Today I sat down with my physio the make another training schedule that slowly ups the time I ride outdoors. I’m still aiming for the 100 mile but am realistic enough to know that it MIGHT not be possible. Not giving up yet though. I knew on forehand it was going to cause more pain but it is worth it, but I'm not trying (and willing) to increase the damage to the leg and the shoulder, so I am being careful. I really didn’t know the schedule was built on riding indoors not outdoors and doing it to the max would make me overdo it. As Jody asked me if my doctor was too conservative in my opinion I told her he IS too conservative, always has been: as they suggested the procedure they did on my leg (involving the 5 hours exercise a day) he thought it might keep me on crutches for 2 or 3 years. He didn’t think I would stick to the regime so long and be able to withstand the pain as long as I have. I always think of Lance saying Pain is temporary, quitting lasts forever and the last 2 years of all you have been through and I’m sure I can keep doing the exercise for the rest of my life. So, since my doc was already surprised I’m still walking, he should know I would ride that bike to the maximum I was allowed to.

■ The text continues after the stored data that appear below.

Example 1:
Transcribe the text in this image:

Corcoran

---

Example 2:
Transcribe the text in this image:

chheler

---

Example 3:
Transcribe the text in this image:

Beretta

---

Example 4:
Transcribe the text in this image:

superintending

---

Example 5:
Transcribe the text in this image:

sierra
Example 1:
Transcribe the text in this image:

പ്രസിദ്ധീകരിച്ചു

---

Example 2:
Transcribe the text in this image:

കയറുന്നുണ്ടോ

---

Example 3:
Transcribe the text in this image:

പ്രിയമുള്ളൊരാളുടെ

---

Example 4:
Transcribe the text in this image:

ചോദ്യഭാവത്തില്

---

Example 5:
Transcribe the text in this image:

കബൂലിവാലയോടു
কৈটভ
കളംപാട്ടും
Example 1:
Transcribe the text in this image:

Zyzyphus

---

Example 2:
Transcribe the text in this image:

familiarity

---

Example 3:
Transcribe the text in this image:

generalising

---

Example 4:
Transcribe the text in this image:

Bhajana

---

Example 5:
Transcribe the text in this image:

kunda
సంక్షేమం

I AM coming to Austin and am so looking forward to spending time with Jody, her husband and all my LiveSTrong friends before that. I’m counting the days. Riding with Jody and all other friends will be the highlight of my Challenge, and Jody is right: I aim for the 100 but every mile we do will be a accomplishment and I will be so happy to share it with her and all of you!

I didn't mean to be stubborn to a point that I would forget my health and scared to death my doc will tell me I have to stop riding my bike because for me, it is about the (liveSTRONG) bike.

vrijdag 4 juni 2010

My first entry

This is my first blog entry ever and I want to explain why I felt the need to do a blog to start with later on. I will fill you in on how I came to be preparing for a 100 mile bikeride in Austin, Texas in October. But for now I just want to share with you the sensation I had this afternoon riding my bike, Blue Wonder2, fully enjoying the sun and beautiful surroundings of my hometown.

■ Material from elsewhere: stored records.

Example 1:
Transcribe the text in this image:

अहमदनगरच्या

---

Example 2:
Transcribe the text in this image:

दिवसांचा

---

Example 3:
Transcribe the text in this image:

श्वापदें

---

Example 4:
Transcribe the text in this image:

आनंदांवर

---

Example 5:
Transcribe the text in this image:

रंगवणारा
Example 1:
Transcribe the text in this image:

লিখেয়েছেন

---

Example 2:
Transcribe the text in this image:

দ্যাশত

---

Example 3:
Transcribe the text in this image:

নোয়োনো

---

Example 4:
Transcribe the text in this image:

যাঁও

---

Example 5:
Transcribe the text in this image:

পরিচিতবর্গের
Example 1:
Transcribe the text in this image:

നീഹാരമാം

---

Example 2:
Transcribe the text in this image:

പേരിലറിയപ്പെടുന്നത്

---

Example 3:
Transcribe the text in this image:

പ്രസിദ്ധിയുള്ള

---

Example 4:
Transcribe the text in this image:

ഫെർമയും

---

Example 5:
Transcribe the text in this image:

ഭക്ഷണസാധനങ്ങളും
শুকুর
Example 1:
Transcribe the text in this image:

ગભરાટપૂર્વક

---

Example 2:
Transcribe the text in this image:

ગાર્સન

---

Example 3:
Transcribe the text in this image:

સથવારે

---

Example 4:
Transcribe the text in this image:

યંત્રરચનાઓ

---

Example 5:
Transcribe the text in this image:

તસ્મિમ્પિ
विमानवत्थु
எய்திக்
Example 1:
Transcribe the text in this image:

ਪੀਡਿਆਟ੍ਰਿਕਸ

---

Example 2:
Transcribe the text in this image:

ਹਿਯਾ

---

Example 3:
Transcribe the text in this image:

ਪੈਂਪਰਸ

For someone who never has encountered setbacks or injury it is very hard to understand how a disability totally changes your life. I was the victim of a hit and run 11 years ago and that left me on crutches. For a person that made a part of her living out of teaching dance and twirl, that was about the worst thing that could happen to me. Stubborn as I am I refused to give up teaching completely but I went back to teaching one night a week instead of five and had to give up judging comptitions. I will get back to how I came to be on a bike this afternoon, but have to explain why it IS about the bike for me.

I keep my bike, Blue Wonder2, with me in the spare bedroom in my appartment, situated on the second floor, for two reasons. One, this beautiful bike is a gift from my LiveStrong and Cyclist Combating Cancer family and the worst thing that could happen to me is that it would get stolen or damaged. The other reason is that I need to hold on to something walking the galery and going down in the elevator to the groundfloor. I can´t take my crutches down because where would I leave them after I get on my bike?
And that is the moment the miracle starts for me, the second I get on my bike! As soon as I get on the bike and start pedalling I am FREE! No longer a disabled person, but just like anybody else who loves to ride the bike. I am still working on my average speed (not high enough) and the distance I need to cover but I ride the bike like everybody else. Today I rode for three hours, longer as I mend to do and longer as I am allowed to do but the feeling I had being out there, in the sun, enjoying the sensation of speed and not having to depend on anything else but my own body was truly breathtaking. Fellow cyclist passing me greet me and see me as one of them, not the cripple how needs to be treated with care, but just another avid cyclist. And this sensations last up to the second I arrive back home and have to get off the bike.... Than my feet literally touch the ground again.